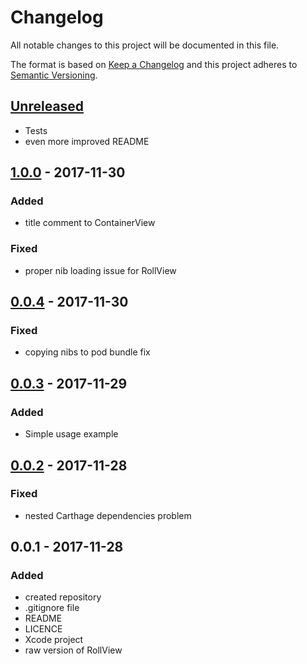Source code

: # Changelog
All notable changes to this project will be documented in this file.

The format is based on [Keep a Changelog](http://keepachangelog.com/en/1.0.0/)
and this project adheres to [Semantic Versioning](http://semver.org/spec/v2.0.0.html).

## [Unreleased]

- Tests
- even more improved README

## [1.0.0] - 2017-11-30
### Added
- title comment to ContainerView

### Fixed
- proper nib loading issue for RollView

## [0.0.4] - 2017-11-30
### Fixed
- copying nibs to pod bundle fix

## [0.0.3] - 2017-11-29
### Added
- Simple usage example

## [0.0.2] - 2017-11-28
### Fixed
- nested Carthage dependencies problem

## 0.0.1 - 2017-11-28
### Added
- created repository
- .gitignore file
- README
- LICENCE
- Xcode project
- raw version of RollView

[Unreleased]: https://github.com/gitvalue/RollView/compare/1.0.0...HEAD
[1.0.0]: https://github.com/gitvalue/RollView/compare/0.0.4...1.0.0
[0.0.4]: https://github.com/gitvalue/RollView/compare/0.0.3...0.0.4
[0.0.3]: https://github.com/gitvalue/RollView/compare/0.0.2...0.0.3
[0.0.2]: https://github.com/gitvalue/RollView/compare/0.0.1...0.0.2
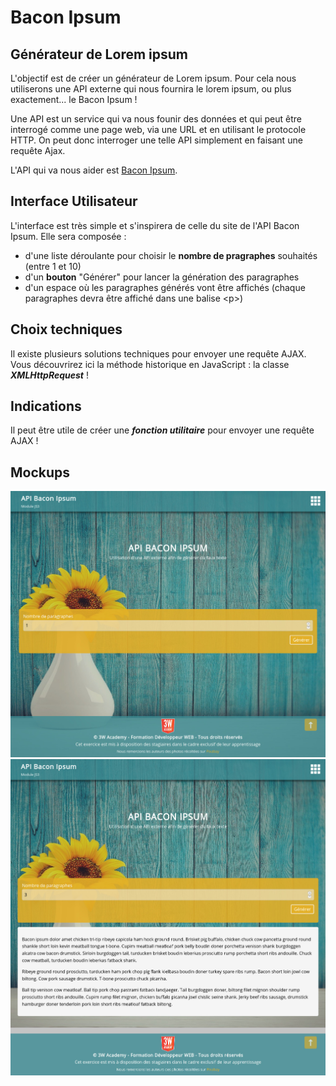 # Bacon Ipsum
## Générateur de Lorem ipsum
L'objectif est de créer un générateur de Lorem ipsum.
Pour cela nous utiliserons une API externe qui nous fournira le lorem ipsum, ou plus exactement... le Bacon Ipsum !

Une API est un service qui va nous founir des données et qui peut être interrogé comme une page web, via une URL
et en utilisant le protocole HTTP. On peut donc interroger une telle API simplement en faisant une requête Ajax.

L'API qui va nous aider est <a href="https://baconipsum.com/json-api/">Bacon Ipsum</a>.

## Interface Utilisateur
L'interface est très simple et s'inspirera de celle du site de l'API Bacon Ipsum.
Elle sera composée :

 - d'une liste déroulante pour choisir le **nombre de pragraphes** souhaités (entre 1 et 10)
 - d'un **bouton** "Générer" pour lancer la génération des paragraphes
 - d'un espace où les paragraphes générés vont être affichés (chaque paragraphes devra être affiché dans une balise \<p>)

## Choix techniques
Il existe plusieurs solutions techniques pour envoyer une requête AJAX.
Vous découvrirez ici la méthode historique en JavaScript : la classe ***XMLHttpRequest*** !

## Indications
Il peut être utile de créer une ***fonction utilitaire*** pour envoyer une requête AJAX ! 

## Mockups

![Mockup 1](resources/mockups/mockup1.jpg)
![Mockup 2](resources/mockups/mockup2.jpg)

• Work to complete:
Return the data above line for line, without any changes, and leave out the pictures.

• Exercise answer:
Source code

: # Changelog
All notable changes to this project will be documented in this file.

The format is based on [Keep a Changelog](http://keepachangelog.com/en/1.0.0/)
and this project adheres to [Semantic Versioning](http://semver.org/spec/v2.0.0.html).

## [Unreleased]

- Tests
- even more improved README

## [1.0.0] - 2017-11-30
### Added
- title comment to ContainerView

### Fixed
- proper nib loading issue for RollView

## [0.0.4] - 2017-11-30
### Fixed
- copying nibs to pod bundle fix

## [0.0.3] - 2017-11-29
### Added
- Simple usage example

## [0.0.2] - 2017-11-28
### Fixed
- nested Carthage dependencies problem

## 0.0.1 - 2017-11-28
### Added
- created repository
- .gitignore file
- README
- LICENCE
- Xcode project
- raw version of RollView

[Unreleased]: https://github.com/gitvalue/RollView/compare/1.0.0...HEAD
[1.0.0]: https://github.com/gitvalue/RollView/compare/0.0.4...1.0.0
[0.0.4]: https://github.com/gitvalue/RollView/compare/0.0.3...0.0.4
[0.0.3]: https://github.com/gitvalue/RollView/compare/0.0.2...0.0.3
[0.0.2]: https://github.com/gitvalue/RollView/compare/0.0.1...0.0.2
 # Bacon Ipsum
## Générateur de Lorem ipsum
L'objectif est de créer un générateur de Lorem ipsum.
Pour cela nous utiliserons une API externe qui nous fournira le lorem ipsum, ou plus exactement... le Bacon Ipsum !

Une API est un service qui va nous founir des données et qui peut être interrogé comme une page web, via une URL
et en utilisant le protocole HTTP. On peut donc interroger une telle API simplement en faisant une requête Ajax.

L'API qui va nous aider est <a href="https://baconipsum.com/json-api/">Bacon Ipsum</a>.

## Interface Utilisateur
L'interface est très simple et s'inspirera de celle du site de l'API Bacon Ipsum.
Elle sera composée :

 - d'une liste déroulante pour choisir le **nombre de pragraphes** souhaités (entre 1 et 10)
 - d'un **bouton** "Générer" pour lancer la génération des paragraphes
 - d'un espace où les paragraphes générés vont être affichés (chaque paragraphes devra être affiché dans une balise \<p>)

## Choix techniques
Il existe plusieurs solutions techniques pour envoyer une requête AJAX.
Vous découvrirez ici la méthode historique en JavaScript : la classe ***XMLHttpRequest*** !

## Indications
Il peut être utile de créer une ***fonction utilitaire*** pour envoyer une requête AJAX ! 

## Mockups

![Mockup 1](resources/mockups/mockup1.jpg)
![Mockup 2](resources/mockups/mockup2.jpg)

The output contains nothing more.